Generative AI in Cybersecurity: A Comprehensive Review of LLM Applications and Vulnerabilities
Mohamed Amine Ferrag, Fatima Alwahedi, Ammar Battah, Bilel Cherif, Abdechakour Mechri, Norbert Tihanyi, Tamas Bisztray, Merouane Debbah
TL;DR
This comprehensive review addresses the convergence of Generative AI and cybersecurity, outlining a spectrum of LLM-driven applications from hardware design security to phishing and threat intelligence. It presents a detailed taxonomy of models, datasets, vulnerabilities, and defense strategies, highlighting how approaches such as RAG, RLHF, DPO, ORPO, and QLoRA can enhance real-time defense while mitigating attack vectors like prompt injection and data poisoning. Key contributions include a cross-model performance analysis across 42 LLMs, a lifecycle analysis of cybersecurity datasets, and a framework for evaluating and deploying secure LLM systems in diverse cyber contexts. The study underscores the urgent need for robust data governance, secure deployment practices, and continuous adversarial testing to realize reliable, scalable LLM-enabled cybersecurity solutions with practical impact for threat detection and response. Overall, the work lays a foundational direction for integrating LLMs into future cybersecurity architectures, balancing ambitious capabilities with rigorous security considerations to address evolving digital threats.
Abstract
This paper provides a comprehensive review of the future of cybersecurity through Generative AI and Large Language Models (LLMs). We explore LLM applications across various domains, including hardware design security, intrusion detection, software engineering, design verification, cyber threat intelligence, malware detection, and phishing detection. We present an overview of LLM evolution and its current state, focusing on advancements in models such as GPT-4, GPT-3.5, Mixtral-8x7B, BERT, Falcon2, and LLaMA. Our analysis extends to LLM vulnerabilities, such as prompt injection, insecure output handling, data poisoning, DDoS attacks, and adversarial instructions. We delve into mitigation strategies to protect these models, providing a comprehensive look at potential attack scenarios and prevention techniques.
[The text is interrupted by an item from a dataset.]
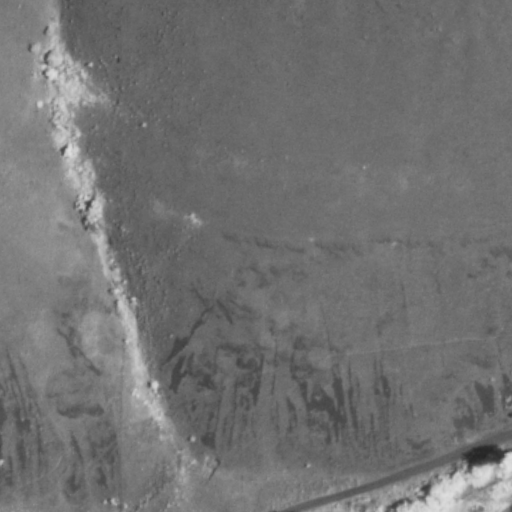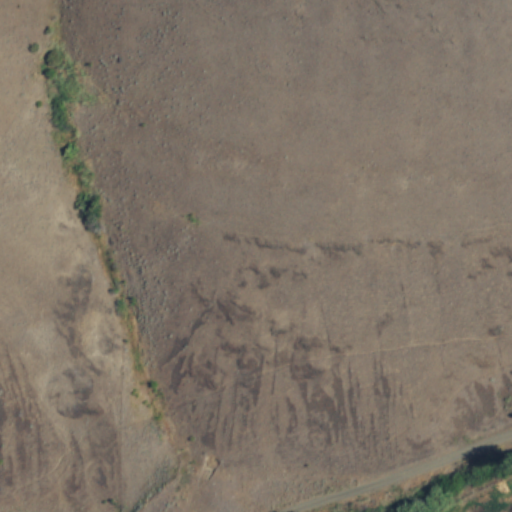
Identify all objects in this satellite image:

Furthermore, we evaluate the performance of 42 LLM models in cybersecurity knowledge and hardware security, highlighting their strengths and weaknesses. We thoroughly evaluate cybersecurity datasets for LLM training and testing, covering the lifecycle from data creation to usage and identifying gaps for future research. In addition, we review new strategies for leveraging LLMs, including techniques like Half-Quadratic Quantization (HQQ), Reinforcement Learning with Human Feedback (RLHF), Direct Preference Optimization (DPO), Quantized Low-Rank Adapters (QLoRA), and Retrieval-Augmented Generation (RAG). These insights aim to enhance real-time cybersecurity defenses and improve the sophistication of LLM applications in threat detection and response. Our paper provides a foundational understanding and strategic direction for integrating LLMs into future cybersecurity frameworks, emphasizing innovation and robust model deployment to safeguard against evolving cyber threats.